Opening reels are promising, with the pic settling into tightly-constructed, procedural mode as the methodical, businesslike Welles, who believes “snuff movies” are a modern myth, treats the big-bucks assignment as a missing-persons case that will pay for his baby daughter’s future education.
Establishing by way of the film’s stock that it was made some six or seven years earlier, Welles finally identifies the girl as Mary Anne Mathews, who has been missing since ’93. The trail leads to her mother, Janet (Amy Morton), and thence to L.A., where Mary Anne went in search of fame and fortune in the movies.
Checking out Hollywood’s adult bookstores, Welles makes the acquaintance of porn shop owner Max California (Joaquin Phoenix), who he hires to guide him through L.A.’s hard-core S&M movie scene. Phoenix’s louche, quipping performance brings a welcome touch of humor to the picture as it enters “hard-core” territory, with brief but surprisingly graphic glimpses of the product Welles views to find clues to Mary Anne’s history.
Welles finally gets a major break that leads him to porno moviemaker Eddie Poole (James Gandolfini), who clearly recognizes the girl’s picture, and then to New York S&M specialist Dino Velvet (Peter Stormare). More and more convinced that Mary Anne actually died in the movie, Welles hires Velvet to make a movie of his prescription, on condition that he can attend the shooting and meet Dino’s star performer, the leather-masked Machine (Chris Bauer).
It’s here, 75 minutes in, that the movie suddenly jumps the rails after its lengthy setup. For no convincing reason, the script perfunctorily dumps Phoenix’s character and leaves Cage, whose performance to this point could most kindly be described as one-dimensional, to carry the movie forward.

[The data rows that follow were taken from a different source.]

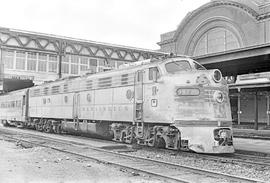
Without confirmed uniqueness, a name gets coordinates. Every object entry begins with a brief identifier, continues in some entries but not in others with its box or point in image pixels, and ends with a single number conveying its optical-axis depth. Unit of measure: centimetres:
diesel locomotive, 1218
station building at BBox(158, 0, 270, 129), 1984
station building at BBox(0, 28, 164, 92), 3472
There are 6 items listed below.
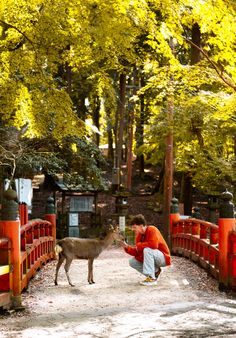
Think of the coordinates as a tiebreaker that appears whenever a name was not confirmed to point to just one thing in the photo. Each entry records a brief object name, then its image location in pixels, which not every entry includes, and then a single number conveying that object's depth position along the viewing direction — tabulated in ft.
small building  66.49
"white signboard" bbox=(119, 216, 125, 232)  65.31
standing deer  28.66
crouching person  27.12
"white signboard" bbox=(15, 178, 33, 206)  52.35
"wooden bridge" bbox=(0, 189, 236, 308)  21.62
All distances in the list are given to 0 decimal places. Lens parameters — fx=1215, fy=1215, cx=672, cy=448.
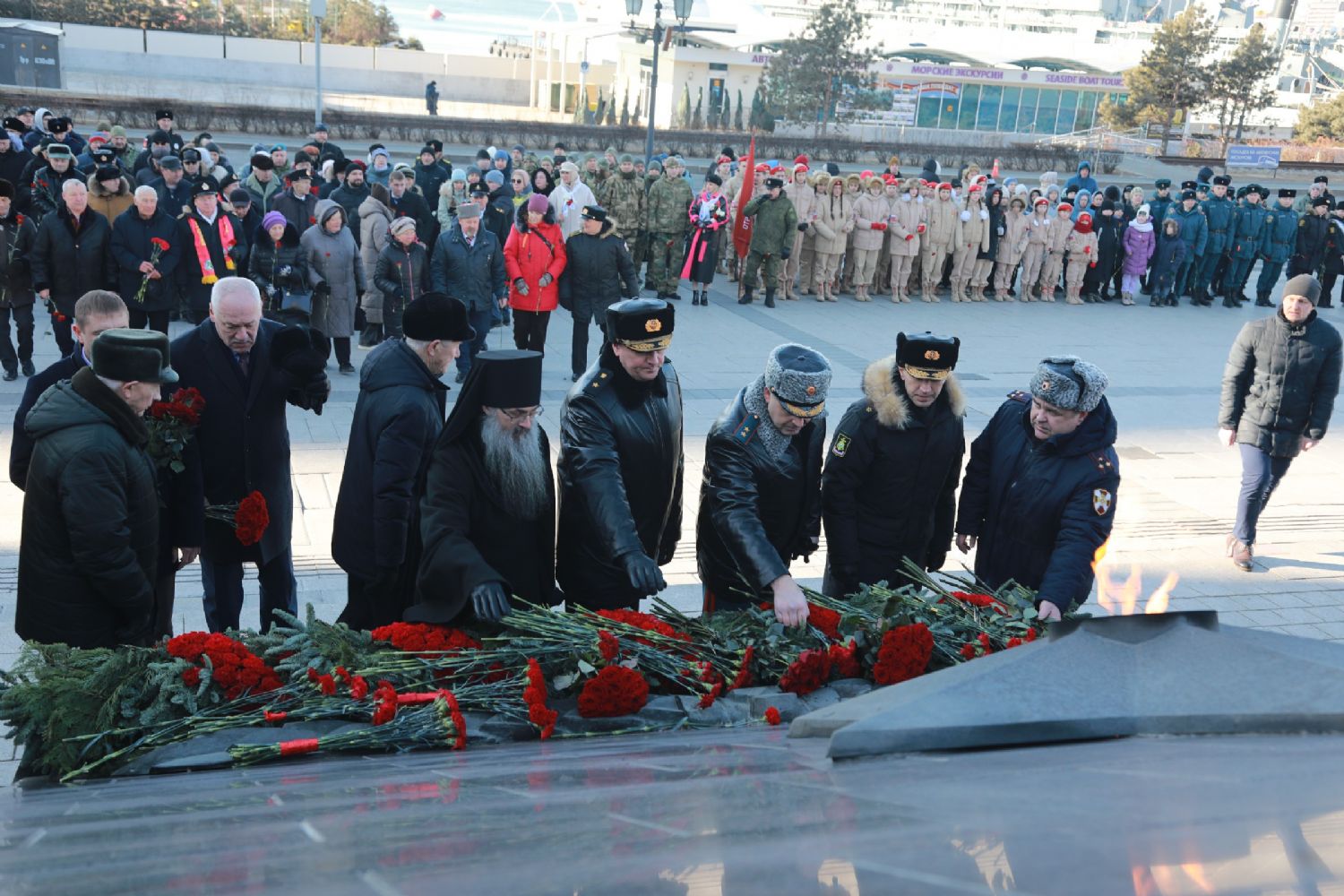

From this point on, it largely settles into a tenebrous action-thriller, with a villain suddenly unmasked in the woodpile, Cage and his family imperiled, and a final couple of reels in which both Walker’s script and Schumacher’s direction careen all over the commercial highway.
Whereas Paul Schrader’s “Hardcore” was fueled by a parent’s moral indignation at the discovery of his daughter’s descent into iniquity, “8MM” has a central figure whose growing anger at the trade he’s investigating is due more to his indecision over whether he should step away from the job and forfeit a large check. Sidestepping any real examination of Welles’ conflicts, the script simply settles for a remark from Max: “You dance with the devil, the devil doesn’t change. The devil changes you.” Right.
As Welles, Cage simply doesn’t have the range to beef up an underwritten part, which changes from buttoned-down professional to screaming moral avenger in the space of a reel. Phoenix’s Max, the only shaded character in the film, and the only thesp with whom Cage establishes any kind of chemistry, is a severe loss at the two-thirds point from which the picture never recovers.
Gandolfini and Stormare are routine as the pornographers, with the latter over-acting badly, and Keener, whose presence throughout the movie is mostly at the other end of a phone to Cage, is undercut by a role that veers from kissy-kissy wife to irritating grouch. Far better is Morton, in a quietly affecting perf as the missing girl’s mother. Sole touch of real class is provided by vet Carter, as Christian’s restrained, dignified widow.
As would be expected from a Schumacher production, the crew mostly delivers on the technical side, with Robert Elswit’s widescreen lensing always well composed and Gary Wissner’s production design packed with detail. Sole lapse is Mychael Danna’s score, which is as eccentric in tone as the movie it accompanies.